É daquelas obras raras que apostam na criatividade, na capacidade de invenção que as crianças têm e que deve ser não só preservada, como exercitada. Adriana Partimpim é tão vital à inteligência das crianças quanto é ao corpo um passeio no parque, um banho de sol, um mergulho no mar.

 

E por falar no mar, volta à cena Elis & Tom, o disco que traz a mais linda das canções em sua mais antológica gravação. “Águas de Março”, de Tom Jobim, é uma obra-prima gravada por uma verdadeira constelação de cantores ao redor do mundo. Ninguém, nunca, jamais, em tempo algum, conseguiu o efeito da dupla brasileira neste disco. A partir de um arranjo simples, com um quarteto básico e mais o piano de Jobim, ele e Elis fazem um dueto formidável, que apesar de sobrar espontaneidade, dizem as testemunhas, foi gravado e regravado à exaustão até tudo sair conforme o planejado.

Mas não é só de “Águas de Março” que vive Elis & Tom. O rosário de canções do maestro é desfiado em momento raro da voz da cantora. Talvez Elis nunca tenha cantado com tanta devoção, equilíbrio, enfim, com tamanha beleza. Havia uma admiração mútua ali. Tom considerava a cantora como a melhor do Brasil e estava receoso de cantar com ela. Elis, por sua vez, achava Tom o maior compositor e também estava amedrontada por interpretar o trabalho dele. Havia outro agravante: Elis sempre teve um jeito não-bossa-nova de cantar, derramado, telúrico. Os dois, é claro, estavam cobertos de razão e o disco deu no que deu.

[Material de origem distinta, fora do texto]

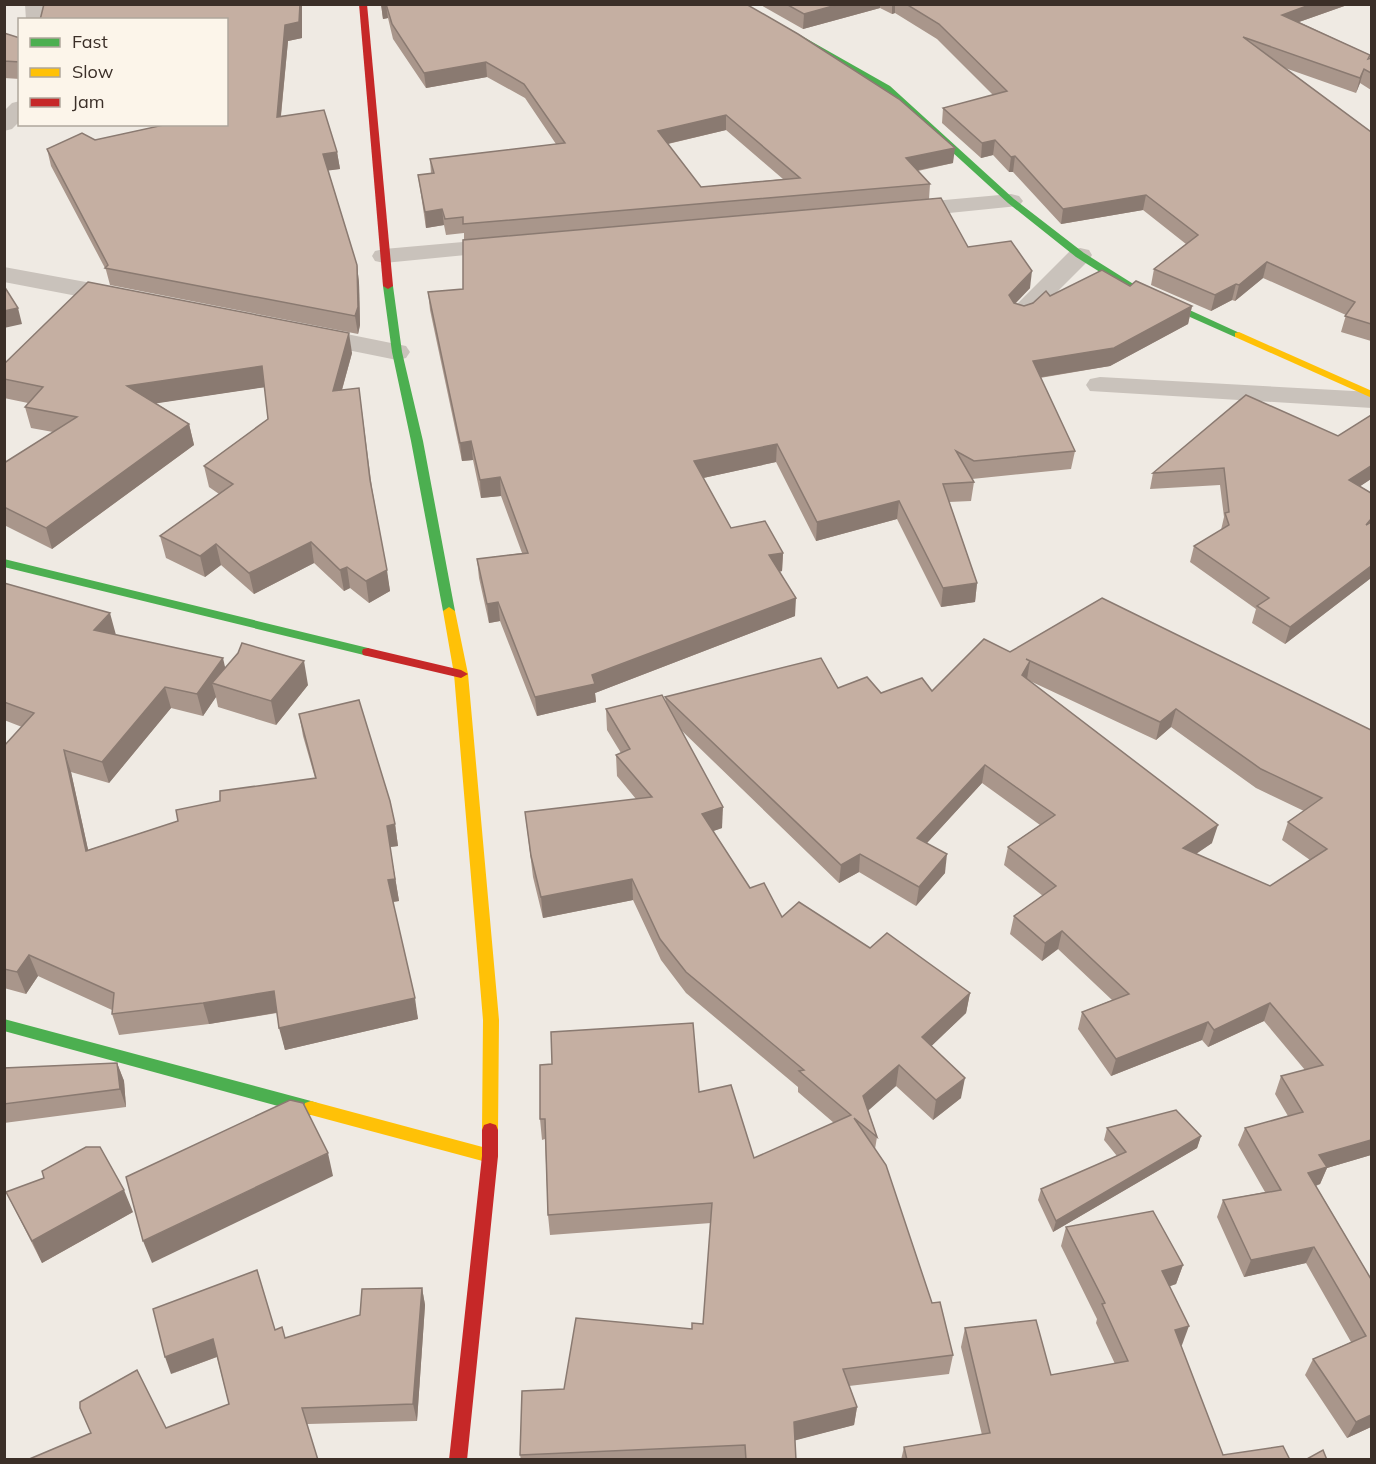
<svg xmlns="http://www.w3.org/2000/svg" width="1376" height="1464" font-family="Mulish,sans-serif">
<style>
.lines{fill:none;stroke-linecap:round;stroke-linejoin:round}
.street{fill:#c9c2bb;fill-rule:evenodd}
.fast{fill:#4caf50;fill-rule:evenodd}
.slow{fill:#ffc107;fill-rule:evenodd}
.jam{fill:#c62828;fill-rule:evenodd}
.wall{fill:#a9968b;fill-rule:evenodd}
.shaded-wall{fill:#8a7a71}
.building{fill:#c5afa2;stroke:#8a7a71;stroke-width:1.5;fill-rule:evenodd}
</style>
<rect width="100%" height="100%" fill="#efeae3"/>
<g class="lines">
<g class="street">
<polygon points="25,4 45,4 46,20 26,20"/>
<polygon points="20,101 20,121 12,129 4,131 4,111 12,103"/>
<polygon points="1011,194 1019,196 1023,201 1019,206 900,218 892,216 888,211 892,206 900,204"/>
<polygon points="508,238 517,240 520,245 517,250 384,263 375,261 372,256 375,251 384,249"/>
<polygon points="1080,248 1089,250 1092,255 1089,260 1030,319 1021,322 1012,319 1008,314 1012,309 1071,250"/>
<polygon points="4,267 124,289 133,292 137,297 133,302 124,305 4,282"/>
<polygon points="307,326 406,346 410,352 406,358 397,360 298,340 294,334 298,328"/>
<polygon points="1100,377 1372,392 1372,408 1090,391 1086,385 1090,379"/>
</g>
<g class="fast">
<polygon points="734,4 745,4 890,86 1014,199 1084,253 1135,285 1244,335 1243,337 1235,337 1127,289 1076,257 1008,203 884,90"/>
<polygon points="388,283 393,286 402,352 423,441 455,611 449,615 443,611 411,441 392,352 383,286"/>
<polygon points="4,559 368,648 374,652 368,656 4,567"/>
<polygon points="4,1019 311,1101 317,1103 319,1108 317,1113 311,1115 4,1031"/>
</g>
<g class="slow">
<polygon points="1239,332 1372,391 1372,398 1235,337 1235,333"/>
<polygon points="449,607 455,611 468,674 499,1020 498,1130 496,1135 490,1137 484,1135 482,1130 483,1020 454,674 443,611"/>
<polygon points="311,1101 490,1149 496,1151 498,1156 496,1161 490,1163 311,1115 305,1113 303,1108 305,1103"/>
</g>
<g class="jam">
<polygon points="359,4 367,4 393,286 388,289 383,286"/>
<polygon points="368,648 461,670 468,674 461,678 363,655 362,652 363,649"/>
<polygon points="490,1123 496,1125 498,1130 498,1156 467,1460 449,1460 482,1156 482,1130 484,1125"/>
</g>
</g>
<g class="wall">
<path d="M381,4l572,159 -35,8 12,13 -1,15 -465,41v-7l-18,2 -2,-10 -18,3 -8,-53 13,-1 -1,-15 126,-15 -31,-46 -38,-21 -61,11 -33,-49 -5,-21 -5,1zM726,130l57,49 -82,8 -33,-43z"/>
<polygon points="759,4 1350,4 1299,22 1370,55 1369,59 1371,58 1371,90 1360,83 1356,93 1285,68 1371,132 1371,341 1341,332 1346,315 1263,278 1235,301 1232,300 1211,311 1151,285 1154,269 1186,244 1143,210 1061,224 1013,172 1009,172 993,155 981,158 942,123 943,108 993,95 937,39 895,13 892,14 880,8 803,29"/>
<polygon points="226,20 302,38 288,41 281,116 337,152 340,169 328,170 357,265 359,283 360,325 358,334 110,285 106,270 51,166 47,149 95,140 159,126 158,124 226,124"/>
<polygon points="4,33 20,38 20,79 4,78"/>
<polygon points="968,247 1030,288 1015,304 1024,306 1050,296 1130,286 1192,306 1188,324 1110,366 1040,378 1075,451 1071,469 972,479 974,482 971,501 949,502 977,583 975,602 941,607 897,519 816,541 776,462 703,478 731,528 783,553 782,571 779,572 795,616 595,693 596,702 537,716 500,621 489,623 479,578 477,559 522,553 501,496 481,498 473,460 462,461 430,310 428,292"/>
<polygon points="352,353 342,390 359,388 372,488 390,591 369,603 350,588 344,591 314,563 254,594 221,565 205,577 166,558 160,536 219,494 209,487 204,466 268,419 265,387 156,403 189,424 194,445 52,549 4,525 4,463 53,432 31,428 25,407 28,403 4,398 4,364"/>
<polygon points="1371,415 1371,479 1360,486 1371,493 1371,578 1285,644 1252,623 1256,609 1190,562 1194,546 1221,530 1224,517 1220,485 1150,489 1153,473 1338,436"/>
<polygon points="4,583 116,635 225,668 308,685 276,725 218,707 216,697 203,716 171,708 109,783 71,772 88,850 178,821 220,801 315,778 303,736 299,714 395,824 398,846 390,847 399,901 393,902 418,1019 285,1050 277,1013 209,1024 119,1035 112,1014 112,1010 38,976 26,994 4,988 4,746 22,727 4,720"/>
<path d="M1010,652l361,78v425l-44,13 -7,16 -4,2 55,93v148l-24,11 -42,-63 8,-16 38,-17 -45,-79 -62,14 -27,-60 6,-17 42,-8 -27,-47 7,-17 43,-12 -13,-22 6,-18 24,-6 -41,-49 -56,26 -6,-7 -91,36 -33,-47 4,-17 30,-12 -54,-51 -16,12 -32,-27 4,-18 29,-20 -39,-31 4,-18 32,-22 -58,-42 -55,60 18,30 -29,33 -57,-34 -20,11 -159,-154 42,99 -9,3 37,57 32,29 88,31 100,45 -4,20 -35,33 30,52 -28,22 -37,-34 -28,24 9,27 -2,12 57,154 21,52 -4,19 -100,12 8,21 -3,18 -59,15 1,20h-275l-1,-5 44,-66 139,-65 8,-101 -161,12 -2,-20 -3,-76 -3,1 -2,-21 159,-27 55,66 80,-35 -36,-31v-5l-112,-94 -25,-33 -28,-60 -90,18 -10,-41 -8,-65 111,-13 -19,-23 -1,-21 5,-2 -14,-23 -1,-21 60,-7 -1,-5 173,-9 43,5 51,-2zM1030,681l126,59 15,-13 85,61 48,23 -16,11 -6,18 28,20 -40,26 -74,-32 16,-11z"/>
<polygon points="117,1063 124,1081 126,1107 4,1123 4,1068"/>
<polygon points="1107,1128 1201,1136 1197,1148 1053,1232 1038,1200 1041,1189 1117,1156 1104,1140"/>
<polygon points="6,1192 133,1212 42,1263"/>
<polygon points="1066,1227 1183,1265 1176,1284 1170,1286 1182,1345 1181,1346 1223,1455 1290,1460 901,1460 904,1447 982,1435 961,1347 965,1328 1051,1375 1115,1364 1096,1323 1097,1319 1061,1246"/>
<polygon points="422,1288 425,1305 417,1421 166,1428 229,1404 217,1357 171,1374 275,1330 286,1338 360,1315"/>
</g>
<g class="shaded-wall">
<polygon points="300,4 302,4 302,38 288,41 279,134 277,117 285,25"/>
<polygon points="381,4 386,4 388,18 383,19"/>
<polygon points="840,4 880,4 880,8 803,29 804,14"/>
<polygon points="892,4 895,4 895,13 892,14"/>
<polygon points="1312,4 1350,4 1279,29 1282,15"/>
<polygon points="486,62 487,77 426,88 424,73"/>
<polygon points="1364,69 1360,83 1356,93 1360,78"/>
<polygon points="726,115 726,130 658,146 658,131"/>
<polygon points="995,140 993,155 981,158 982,143"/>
<polygon points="955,148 953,163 904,173 906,158"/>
<polygon points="337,152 340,169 325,171 323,154"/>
<polygon points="1015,156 1013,172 1009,172 1011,157"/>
<polygon points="1146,195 1143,210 1061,224 1063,209"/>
<polygon points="442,209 444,225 426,228 425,212"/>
<polygon points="1267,262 1263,278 1235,301 1239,285"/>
<polygon points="357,265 359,283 360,325 358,334 355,316"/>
<polygon points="1032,271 1030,288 1006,313 1009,295"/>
<polygon points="1236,284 1232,300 1211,311 1215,295"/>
<polygon points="1192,306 1188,324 1110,366 1030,379 1033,361"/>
<polygon points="18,308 22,324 4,328 4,311"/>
<polygon points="349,333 352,353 336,411 333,391"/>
<polygon points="262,366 266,387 132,407 127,386"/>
<polygon points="189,424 194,445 52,549 46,528"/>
<polygon points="471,441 473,460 462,461 460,443"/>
<polygon points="777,444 776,462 694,480 694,461"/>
<polygon points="1371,466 1371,479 1344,497 1349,480"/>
<polygon points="500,477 501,496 481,498 480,480"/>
<polygon points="899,501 897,519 816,541 817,522"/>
<polygon points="311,542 314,563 254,594 249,573"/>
<polygon points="216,544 221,565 205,577 200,556"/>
<polygon points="783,553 782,571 768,574 769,555"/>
<polygon points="1371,566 1371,578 1285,644 1290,627"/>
<polygon points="347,567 350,588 344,591 340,570"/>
<polygon points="387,570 390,591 369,603 366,581"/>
<polygon points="977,583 975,602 941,607 943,588"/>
<polygon points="796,598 795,616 595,693 596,702 537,716 535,697"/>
<polygon points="498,602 500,621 489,623 487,604"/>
<polygon points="110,613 116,635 94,630"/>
<polygon points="223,658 228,680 212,683 216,697 203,716 197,694"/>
<polygon points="304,661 308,685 276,725 271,701"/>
<polygon points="1030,661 1027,679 1022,675"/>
<polygon points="165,687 171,708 109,783 102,762"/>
<polygon points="1176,709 1171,727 1156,740 1160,722"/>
<polygon points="64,750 71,772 93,872 86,851"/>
<polygon points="985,765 982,783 915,856 917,838"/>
<polygon points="723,807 722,828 702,835 702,814"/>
<polygon points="395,824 398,846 390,847 399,901 392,902 388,880 387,826"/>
<polygon points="1218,825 1212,843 1178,866 1183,848"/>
<polygon points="860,854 859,872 839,883 841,865"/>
<polygon points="947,854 945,873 916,906 919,887"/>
<polygon points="632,879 633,900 543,918 541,897"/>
<polygon points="1062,931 1058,949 1042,961 1045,943"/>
<polygon points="29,955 38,976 26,994 17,972"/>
<polygon points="274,991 280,1012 209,1024 203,1003"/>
<polygon points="970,993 966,1013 919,1058 922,1037"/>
<polygon points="415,998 418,1019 285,1050 279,1028"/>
<polygon points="1270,1003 1264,1021 1208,1047 1214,1030"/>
<polygon points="1208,1022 1202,1040 1111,1076 1116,1059"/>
<polygon points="117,1063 124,1081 126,1107 120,1089"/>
<polygon points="899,1065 896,1086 861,1117 863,1096"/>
<polygon points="965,1078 961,1098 933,1120 936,1100"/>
<polygon points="1201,1136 1197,1148 1053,1232 1056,1221"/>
<polygon points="1371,1140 1371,1155 1327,1168 1320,1184 1301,1190 1308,1173 1319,1155"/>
<polygon points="328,1153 333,1176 152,1263 143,1241"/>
<polygon points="124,1190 133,1212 42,1263 32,1241"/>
<polygon points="1314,1247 1306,1263 1244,1277 1251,1260"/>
<polygon points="1183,1265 1176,1284 1156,1291 1162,1271"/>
<polygon points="422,1288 425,1305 417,1421 413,1404"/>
<polygon points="1189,1326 1182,1345 1168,1349 1175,1330"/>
<polygon points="213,1339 219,1356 171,1374 165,1357"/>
<polygon points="857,1407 854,1425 793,1441 794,1422"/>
<polygon points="1371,1415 1371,1427 1347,1438 1356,1422"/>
</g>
<g class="building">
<polygon points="44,4 300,4 299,22 285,25 277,117 324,110 337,152 323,154 357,265 358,307 355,316 105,268 108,265 47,149 82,133 95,140 164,125 164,124 226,124 226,20 40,20"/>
<path d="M386,4h360l52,30 101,65 56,49 -49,10 24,26 -467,40v-7l-18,2 -3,-10 -17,3 -7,-37 16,-2 -4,-14 135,-16 -41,-59 -38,-22 -62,11 -32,-49zM726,115l74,63 -99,9 -43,-56z"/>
<polygon points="786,4 840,4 804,14"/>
<polygon points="906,4 1312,4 1282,15 1370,55 1368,59 1371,58 1371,73 1364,69 1360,78 1243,37 1371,132 1371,324 1345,316 1355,302 1267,262 1239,285 1236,284 1215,295 1154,269 1198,235 1146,195 1063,209 1015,156 1011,157 995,140 982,143 943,108 1007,91 939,24"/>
<polygon points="4,33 20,38 20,62 4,61"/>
<polygon points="941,198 968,247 1011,241 1032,271 1009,295 1014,303 1024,306 1033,303 1046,291 1050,296 1102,270 1130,286 1136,281 1192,306 1114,348 1033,361 1075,451 974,461 956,451 974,482 943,484 977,583 943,588 899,501 817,522 777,444 694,461 731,528 765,521 783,553 769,555 796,598 592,675 595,684 535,697 498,602 487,604 477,559 528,553 500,477 480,480 471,441 460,443 428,292 463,289 463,240"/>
<polygon points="88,282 349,333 333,391 359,388 370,480 387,570 366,581 347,567 340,570 311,542 249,573 216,544 200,556 160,536 233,484 204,466 268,419 262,366 127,386 189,424 46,528 4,507 4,463 77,417 25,407 43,387 4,379 4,364"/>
<polygon points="4,286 18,308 4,311"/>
<polygon points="1246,395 1338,436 1371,415 1371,466 1349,480 1371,493 1371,519 1366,525 1371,522 1371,566 1290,627 1257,606 1269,598 1194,546 1229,525 1225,513 1229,512 1224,468 1153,473"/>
<polygon points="4,583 110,613 94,630 223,658 197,694 165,687 102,762 64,750 86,851 178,821 176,810 220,801 220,791 316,778 299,714 359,700 390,801 395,824 387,826 395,879 388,880 415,998 279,1028 274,991 203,1003 112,1014 114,993 29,955 17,972 4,969 4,746 34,713 4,702"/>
<path d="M1102,598l269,132v410l-52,15 8,12 -19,6 63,106v136l-15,7 -43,-63 53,-23 -52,-89 -63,13 -28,-60 58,-10 -36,-62 58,-16 -22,-36 42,-11 -53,-62 -56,27 -6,-8 -92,37 -34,-47 47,-18 -67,-63 -17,12 -31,-27 42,-30 -48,-39 47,-32 -70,-50 -68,73 30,16 -28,33 -59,-33 -19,11 -176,-168 156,-39 17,30 29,-11 14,16 41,-15 10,13 52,-52 26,13zM1026,659l134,63 16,-13 85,60 61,29 -34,24 39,27 -57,37 -87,-38 35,-23 -196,-150 8,-14z"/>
<polygon points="242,643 304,661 271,701 212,683 238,653"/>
<polygon points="662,695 723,807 702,814 750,888 764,883 782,917 799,902 870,948 887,933 970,993 922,1037 965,1078 936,1100 899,1065 863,1096 877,1137 854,1118 886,1165 932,1303 940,1302 953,1355 843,1369 857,1407 794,1422 796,1460 746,1460 745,1445 520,1455 522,1391 564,1389 576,1318 692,1329 692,1323 703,1324 712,1203 548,1215 545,1119 540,1119 540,1065 552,1064 551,1032 693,1023 699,1092 731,1085 754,1158 851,1115 799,1071 804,1070 686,972 660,939 632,879 541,897 531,856 525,812 652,797 616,755 630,749 606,709"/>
<polygon points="117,1063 120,1089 4,1104 4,1068"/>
<polygon points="290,1100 303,1103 328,1153 143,1241 126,1177"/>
<polygon points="1176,1110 1201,1136 1056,1221 1041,1189 1126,1152 1107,1128"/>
<polygon points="86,1147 100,1147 124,1190 32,1241 6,1192 44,1178 42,1171"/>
<polygon points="1153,1211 1183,1265 1162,1271 1189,1326 1175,1330 1223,1455 1283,1446 1290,1460 907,1460 904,1447 990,1433 965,1328 1036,1320 1051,1375 1128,1361 1102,1304 1105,1303 1066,1227"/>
<polygon points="257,1270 275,1330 282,1327 285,1338 360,1315 362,1289 422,1288 413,1404 302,1408 318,1460 27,1460 91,1433 80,1408 80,1402 137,1370 166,1428 229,1404 213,1339 165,1357 153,1309"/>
<polygon points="1323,1450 1327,1460 1305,1460"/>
</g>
<rect width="1376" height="1464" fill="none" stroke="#3b2f28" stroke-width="12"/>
<rect x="18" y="18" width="210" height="108" fill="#fcf5ea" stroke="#afa69c" stroke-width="1.5"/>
<rect x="30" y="38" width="30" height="9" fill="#4caf50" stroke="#afa69c" stroke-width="1.5"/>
<text x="72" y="48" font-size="18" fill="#3b2f28">Fast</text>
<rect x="30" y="68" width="30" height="9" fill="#ffc107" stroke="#afa69c" stroke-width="1.5"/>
<text x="72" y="78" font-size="18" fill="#3b2f28">Slow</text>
<rect x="30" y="98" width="30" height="9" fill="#c62828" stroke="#afa69c" stroke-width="1.5"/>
<text x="72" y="108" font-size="18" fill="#3b2f28">Jam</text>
</svg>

No final das contas Elis e Tom faz aniversário de 30 anos da melhor maneira possível, com o som revitalizado em DVD áudio 5.1 DTS, no padrão que o mundo oferece hoje e, de lambuja, com duas faixas a mais: “Fotografia”, que vem em outra versão, e “Bonita”, que havia ficado de fora do original. Uma festa de genialidade para a nossa música.